In a study by Spuller et al. (2007), the addition of iron hydroxides (goethite and deferrisation sludge) to Pb-polluted shooting range soil led to a highly noticeable decrease in total concentration of water-extractable Pb of up to 97% in the amended soil compared to the control [90]. The sorption mechanism was confirmed by the higher surface area of deferrisation sludge (262.9 m²/g) which immobilized higher concentrations of Pb compared to goethite (23.5 m²/g). In addition, the predominance of the permeable ferrihydrite over the crystalline fraction allowed for the diffusion of Pb ions into the binding sites located on the inner surfaces of the amendment leading to the immobilization of the Pb contaminant. The concentration of water-soluble Pb decreased from about 100 mg/kg to 3.6 mg/kg after single application of ferrihydrite to a skeet shooting range located in Japan, leading to a 96.8% reduction of water-extractable Pb compared to the shooting range soil without the immobilization material [93]. Likewise, the total percentage of the reactive or labile fractions of the soil being the exchangeable and carbonate fractions dropped by 62.8% while that of the inert Fe-Mn oxide bound fraction surged by 27.2%. This implies that the single application of ferrihydrite additive stabilized Pb towards formation of insoluble Pb minerals resulting in low mobility and reduced bioavailability of Pb. The efficacy of iron oxide amendments was also investigated in the soil collected from a shooting range in Gangwon-do, South Korea [91]. The addition of natural iron oxide resulted in a 13.6% reduction of ammonium acetate extractable Pb in the sampled Gangwon-do shooting range soil with acute Pb pollution (17,468 mg/kg) and TCLP-Pb concentration of 5190 mg/kg which by far exceeded the TCLP-Pb critical level of 5 mg/L. A study by Mariussen et al. (2018), used two amendments ferric oxyhydroxide powder and zerovalent iron for stabilization of Pb mobility and bioavailability in soils collected from four shooting ranges found in Norway [23]. The application of ferric oxyhydroxide showed a 54% decrease in Pb leachability in one of the shooting ranges studied compared to the untreated soil. In contrast, the zerovalent iron displayed the greatest efficacy towards Pb stabilization as 24–98% reduction of Pb leaching was achieved in soils amended with zerovalent iron compared to un-amended soils [23].

_The exercise_: Write the next part of the passage on iron amendments for lead in shooting range soils, starting right after its final sentence.

[A block of data]
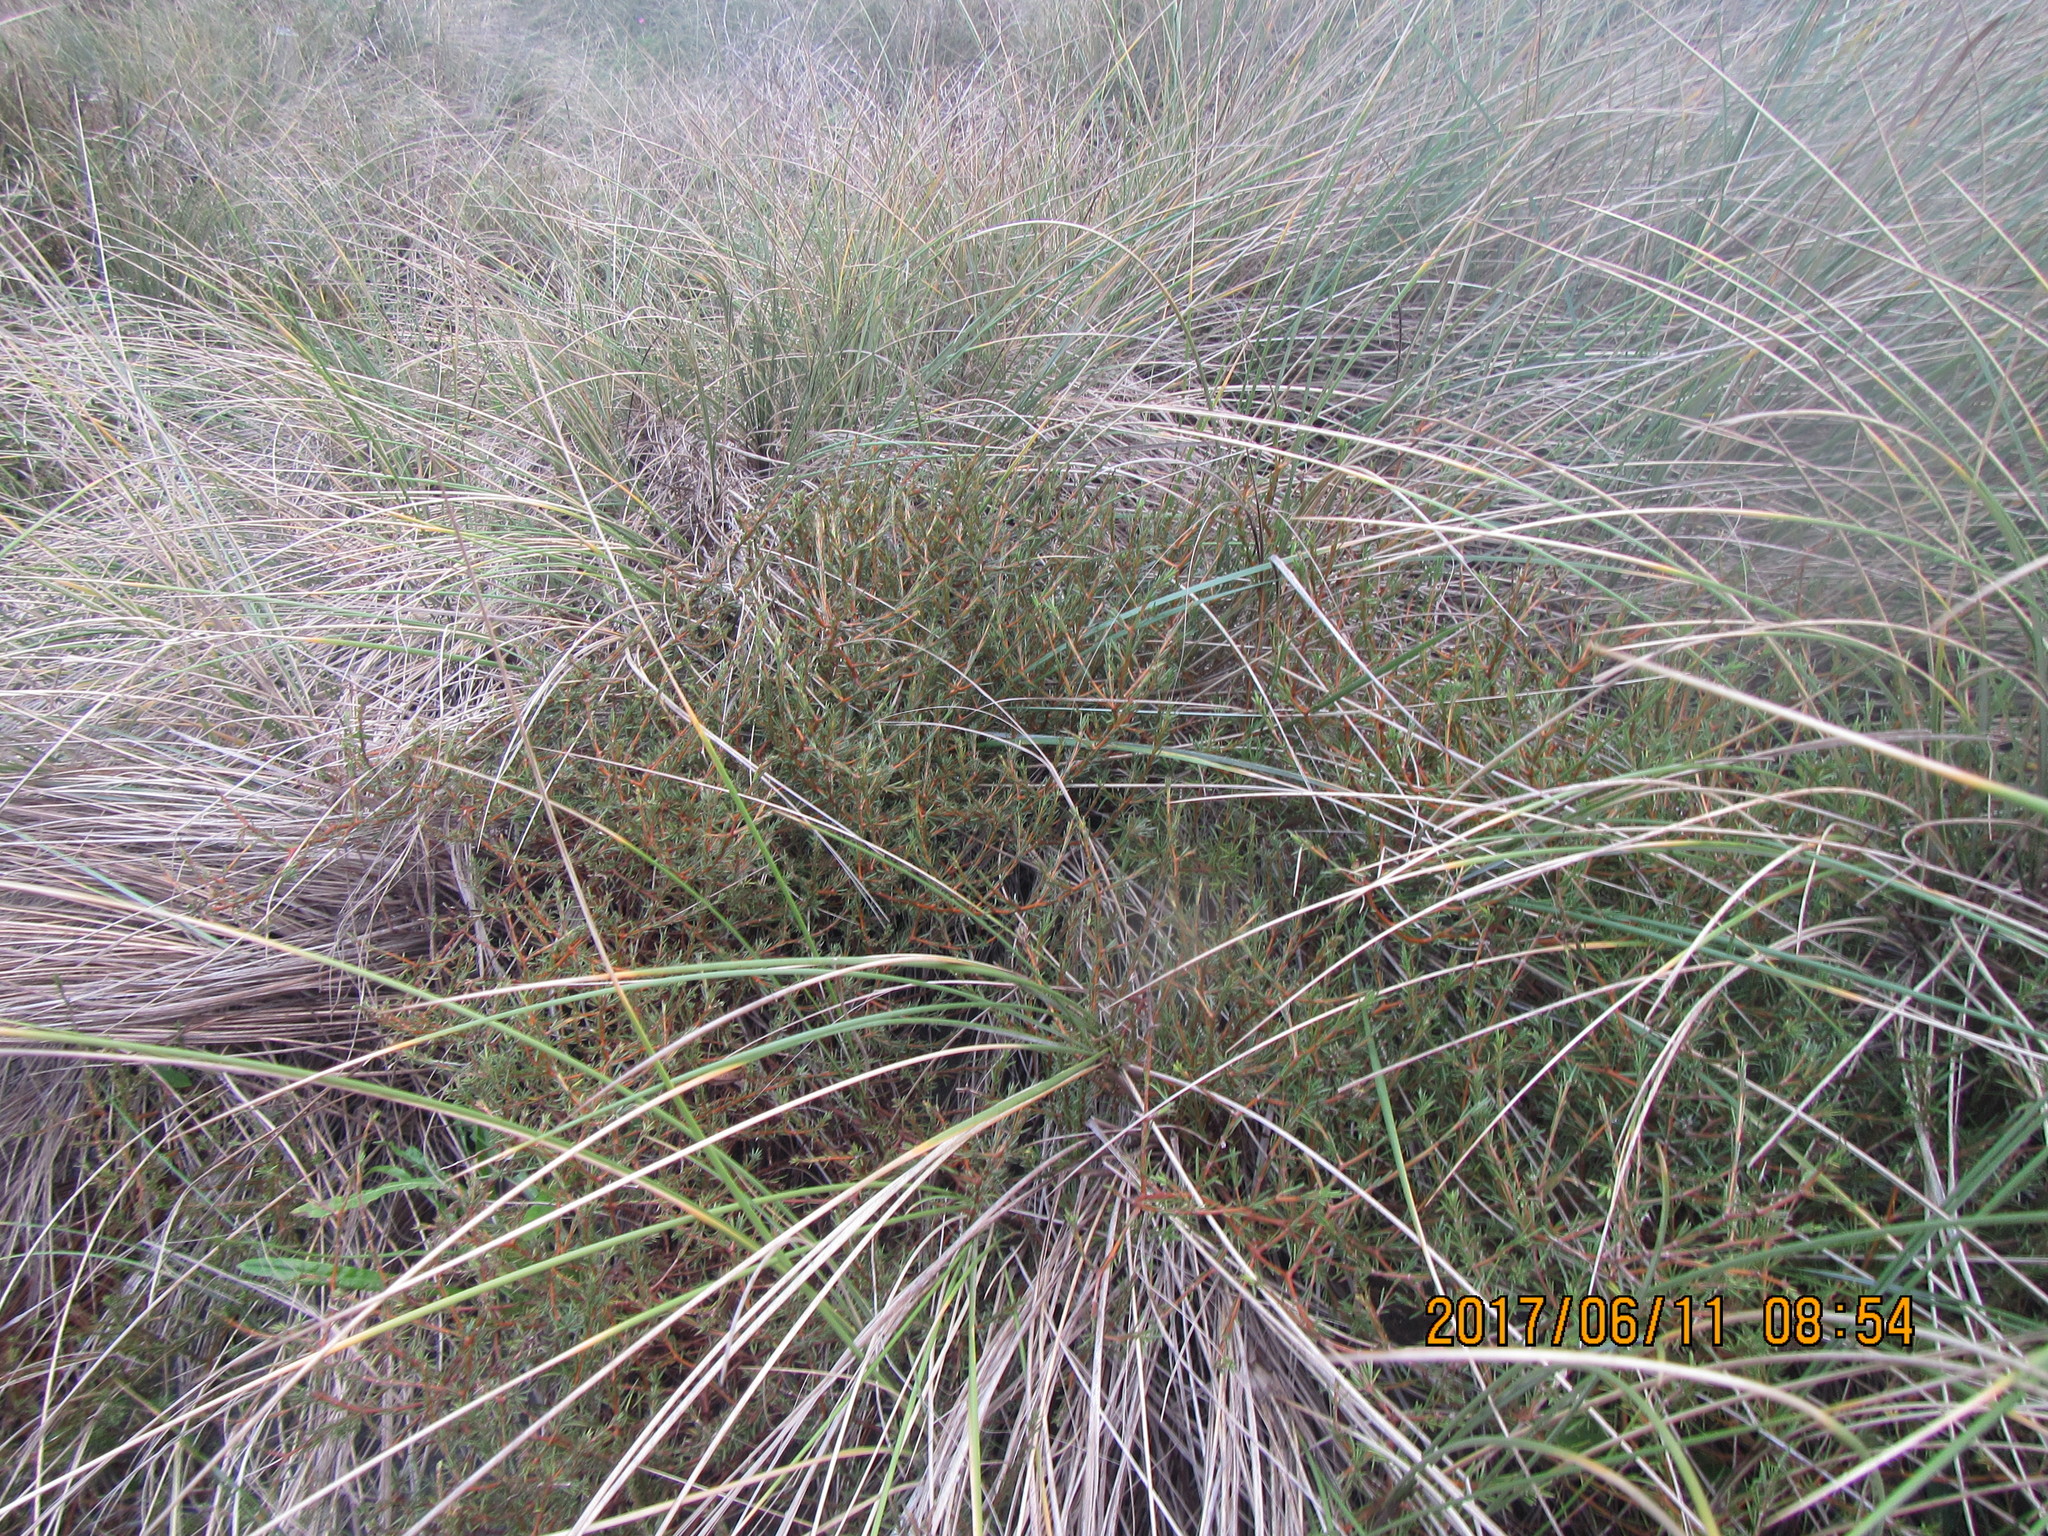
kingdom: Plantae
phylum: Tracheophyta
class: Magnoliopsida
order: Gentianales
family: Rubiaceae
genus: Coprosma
* * *
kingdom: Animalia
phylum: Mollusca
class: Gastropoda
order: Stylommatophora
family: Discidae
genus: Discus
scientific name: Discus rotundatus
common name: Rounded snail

_Written reply_:
Iron bearing materials such as red mud have successfully immobilized Pb in shooting range soils [79]. In a study by Sanderson et al. (2015), the application of red mud containing 28–45% iron oxide was very effective in stabilizing Pb mobility in four shooting range soils. The total Pb concentration levels in untreated soils of four shooting ranges was in the range 341–51,820 μg/kg and after application of the red mud amendment, water-extractable Pb was greatly reduced by over 99%. In addition, red mud was able to reduce TCLP-Pb from around 15 mg/l to around 7 mg/l. The bio-accessible Pb measured in terms of the physiologically based extraction test (PBET) was also reduced by up to 50% in the four shooting range soils investigated [79]. Red mud (as a commercially available derivative reagent ViroSoil^TM) has also been used by Tandy et al. (2017) in the immobilization of Pb in moderately contaminated shooting range soils [131]. The ViroSoil^TM additive resulted in a drastic increase in the concentrations of iron (oxy)hdroxides, cancrinite and sodalite and thereby increasing the Pb sorption sites. In effect, the adsorption of Pb to the iron (oxy)hydroxides was therefore enhanced in addition to its binding to the negatively charged cancrinite and sodalite channels and cages. Another amendment, iron sulphate, was able to reduce the concentration of exchangeable Pb from 15,700 µg/kg to 7.5 µg/kg in 1 week. The application of FeSO₄ treatment is believed to have influenced the release of Pb from the soil Fe oxides due to the reductive dissolution process and transformation into the Fe-Mn oxide bound inert fraction by co-precipitation [131].

Ferric salts such as FeCl₃ and Fe(NO₃)₃ have also shown some potency towards Pb extraction and remediation of Pb-contaminated shooting range soils [127]. In a shooting range soil contaminated with 5700 mg/kg Pb, well over the 200 mg/kg Korean set standard, around 80% of Pb was partitioned in the exchangeable and Fe-Mn oxide fractions [127]. However, upon application of FeCl₃, a drastic decrease in total Pb concentration in the exchangeable and Fe-Mn bound Pb occurred with percent removal efficiency of Pb reaching highs of 86% after application of 100 mM of FeCl₃ [127].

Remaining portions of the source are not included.